Benefit from Ekran System’s free 2FA solution

 

You can implement true MFA capabilities with Ekran System's free 2FA tool. Ekran System delivers built-in two-factor authentication options for protecting valuable corporate assets as part of our growing set of identity and access management solutions.

 

Our 2FA tool uses centrally managed TOTP-based authentication as the second authentication factor. Verification codes can be sent to Android and iOS devices via either the Google Authenticator or Microsoft Authenticator app. Plus, you can enable 2FA functionality on any Windows and Linux server with an Ekran System client installed.

 

Also, you can also use Hideez key as an alternative to Ekran System 2FA functionality.

 

Learn more about Ekran System two-factor authentication (2FA) solutions

 

Conclusion

 

Two-factor authentication is essential for ensuring a proper level of access granularity and user identity verification. Contrary to common belief, multi-factor authentication and multi-step authentication are not the same.
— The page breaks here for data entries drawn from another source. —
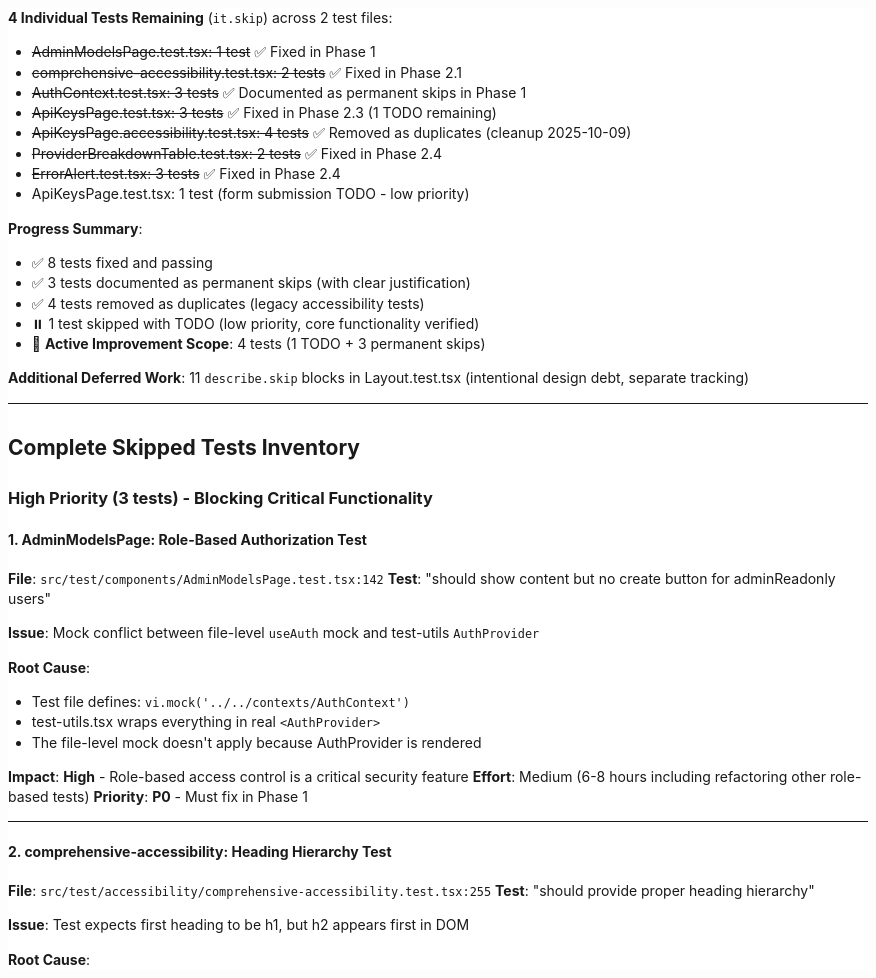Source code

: **4 Individual Tests Remaining** (`it.skip`) across 2 test files:

- ~~AdminModelsPage.test.tsx: 1 test~~ ✅ Fixed in Phase 1
- ~~comprehensive-accessibility.test.tsx: 2 tests~~ ✅ Fixed in Phase 2.1
- ~~AuthContext.test.tsx: 3 tests~~ ✅ Documented as permanent skips in Phase 1
- ~~ApiKeysPage.test.tsx: 3 tests~~ ✅ Fixed in Phase 2.3 (1 TODO remaining)
- ~~ApiKeysPage.accessibility.test.tsx: 4 tests~~ ✅ Removed as duplicates (cleanup 2025-10-09)
- ~~ProviderBreakdownTable.test.tsx: 2 tests~~ ✅ Fixed in Phase 2.4
- ~~ErrorAlert.test.tsx: 3 tests~~ ✅ Fixed in Phase 2.4
- ApiKeysPage.test.tsx: 1 test (form submission TODO - low priority)

**Progress Summary**:

- ✅ 8 tests fixed and passing
- ✅ 3 tests documented as permanent skips (with clear justification)
- ✅ 4 tests removed as duplicates (legacy accessibility tests)
- ⏸️ 1 test skipped with TODO (low priority, core functionality verified)
- 🎯 **Active Improvement Scope**: 4 tests (1 TODO + 3 permanent skips)

**Additional Deferred Work**: 11 `describe.skip` blocks in Layout.test.tsx (intentional design debt, separate tracking)

---

## Complete Skipped Tests Inventory

### High Priority (3 tests) - Blocking Critical Functionality

#### 1. AdminModelsPage: Role-Based Authorization Test

**File**: `src/test/components/AdminModelsPage.test.tsx:142`
**Test**: "should show content but no create button for adminReadonly users"

**Issue**: Mock conflict between file-level `useAuth` mock and test-utils `AuthProvider`

**Root Cause**:

- Test file defines: `vi.mock('../../contexts/AuthContext')`
- test-utils.tsx wraps everything in real `<AuthProvider>`
- The file-level mock doesn't apply because AuthProvider is rendered

**Impact**: **High** - Role-based access control is a critical security feature
**Effort**: Medium (6-8 hours including refactoring other role-based tests)
**Priority**: **P0** - Must fix in Phase 1

---

#### 2. comprehensive-accessibility: Heading Hierarchy Test

**File**: `src/test/accessibility/comprehensive-accessibility.test.tsx:255`
**Test**: "should provide proper heading hierarchy"

**Issue**: Test expects first heading to be h1, but h2 appears first in DOM

**Root Cause**:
The distinctive characteristic of true MFA is the use of at least two out of three identity verification factors: knowledge, possession, inheritance.

 

Ekran System offers a free 2FA tool based on the factors of knowledge (user credentials) and possession (a verified user device). This combination of factors is effective, cost-saving, and comfortable, as a user’s mobile phone is all you need to verify their identity.

 

With the help of Ekran System’s 2FA tool, you can protect critical systems and endpoints, limit access to valuable data, and add one more layer of identity verification to the login procedures of privileged users, remote employees, and third parties.